Compare diff reports to track how changes evolve over time:

```mermaid
graph LR
    A[config_v1.json] --> D1[diffx]
    B[config_v2.json] --> D1
    D1 --> R1[diff_report_v1.json]

    B --> D2[diffx]
    C[config_v3.json] --> D2
    D2 --> R2[diff_report_v2.json]

    R1 --> D3[diffx]
    R2 --> D3
    D3 --> M[Meta-Diff Report]
```

```bash
$ diffx config_v1.json config_v2.json --output json > report1.json
$ diffx config_v2.json config_v3.json --output json > report2.json
$ diffx report1.json report2.json  # Compare the changes themselves!
```

## 🚀 Quick Start

### Installation

```bash
# Install CLI tool
cargo install diffx
```

For detailed usage and examples, see the [documentation](docs/index.md).
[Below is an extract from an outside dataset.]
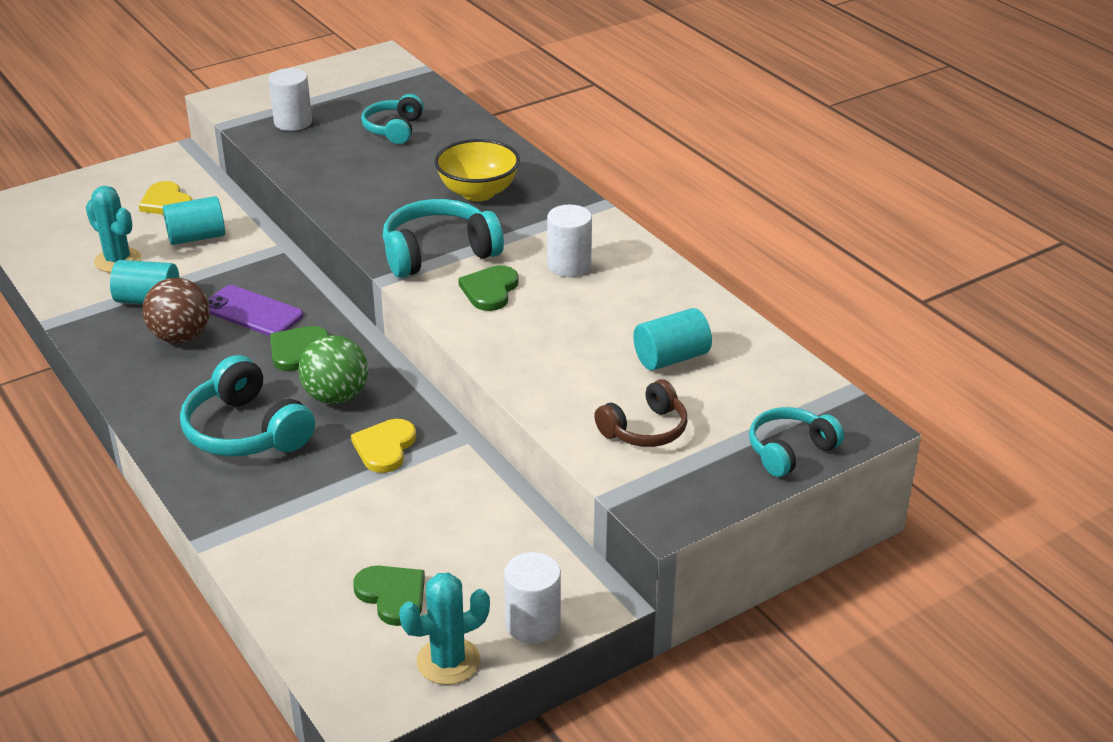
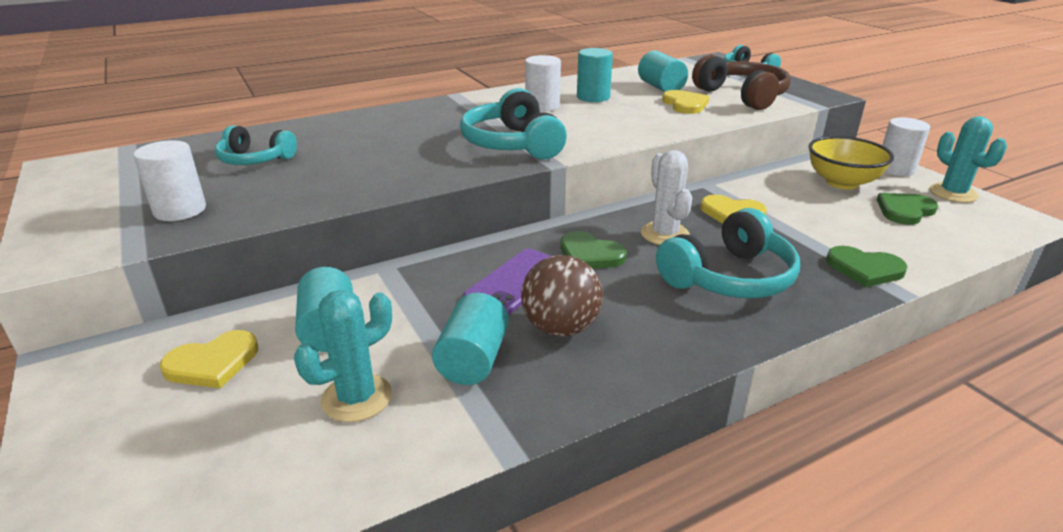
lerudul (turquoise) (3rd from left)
### Quick Documentation Links

- **[Getting Started]docs/user-guide/getting-started.md** - Learn the basics
- **[Installation Guide]docs/user-guide/installation.md** - Platform-specific setup
- **[CLI Reference]docs/reference/cli-reference.md** - Complete command reference
- **[Real-World Examples]docs/user-guide/examples.md** - Industry use cases
- **[Integration Guide]docs/guides/integrations.md** - CI/CD and automation

### Basic Usage

```bash
# Compare JSON files
diffx file1.json file2.json

# Compare with different output formats
diffx config.yaml config_new.yaml --output json
diffx data.toml data_updated.toml --output yaml

# Advanced options
diffx large.json large_v2.json --ignore-keys-regex "^timestamp$|^_.*"
diffx users.json users_v2.json --array-id-key "id"
diffx metrics.json metrics_v2.json --epsilon 0.001

# Directory comparison
diffx config_dir1/ config_dir2/ --recursive

# Meta-chaining for change tracking
diffx config_v1.json config_v2.json --output json > diff1.json
diffx config_v2.json config_v3.json --output json > diff2.json
diffx diff1.json diff2.json  # Compare the changes themselves!
```

### Integration Examples

**CI/CD Pipeline:**

```yaml
- name: Check configuration changes
  run: |
    diffx config/prod.yaml config/staging.yaml --output json > changes.json
    # Process changes.json for deployment validation
```

**Git Hook:**

```bash
#!/bin/bash
# pre-commit hook
if diffx package.json HEAD~1:package.json --output json | jq -e '.[] | select(.Added)' > /dev/null; then
  echo "New dependencies detected, running security audit..."
fi
```

## 🔮 Future Plans

- **Interactive TUI (`diffx-tui`)**: A powerful viewer showcasing diffx capabilities with side-by-side data display
- **Language wrappers**: Node.js and Python packages for calling diffx CLI
- **GitHub Actions integration**: Built-in diff checking workflows
- **AI agent integration**: Automated diff summarization and explanation
- **Web UI version** (`diffx-web`)
- **VSCode extension** (`diffx-vscode`)

## 🤝 Contributing

We welcome contributions! See [CONTRIBUTING.md](CONTRIBUTING.md) for guidelines.

## 📄 License

MIT License - see [LICENSE](LICENSE) for details.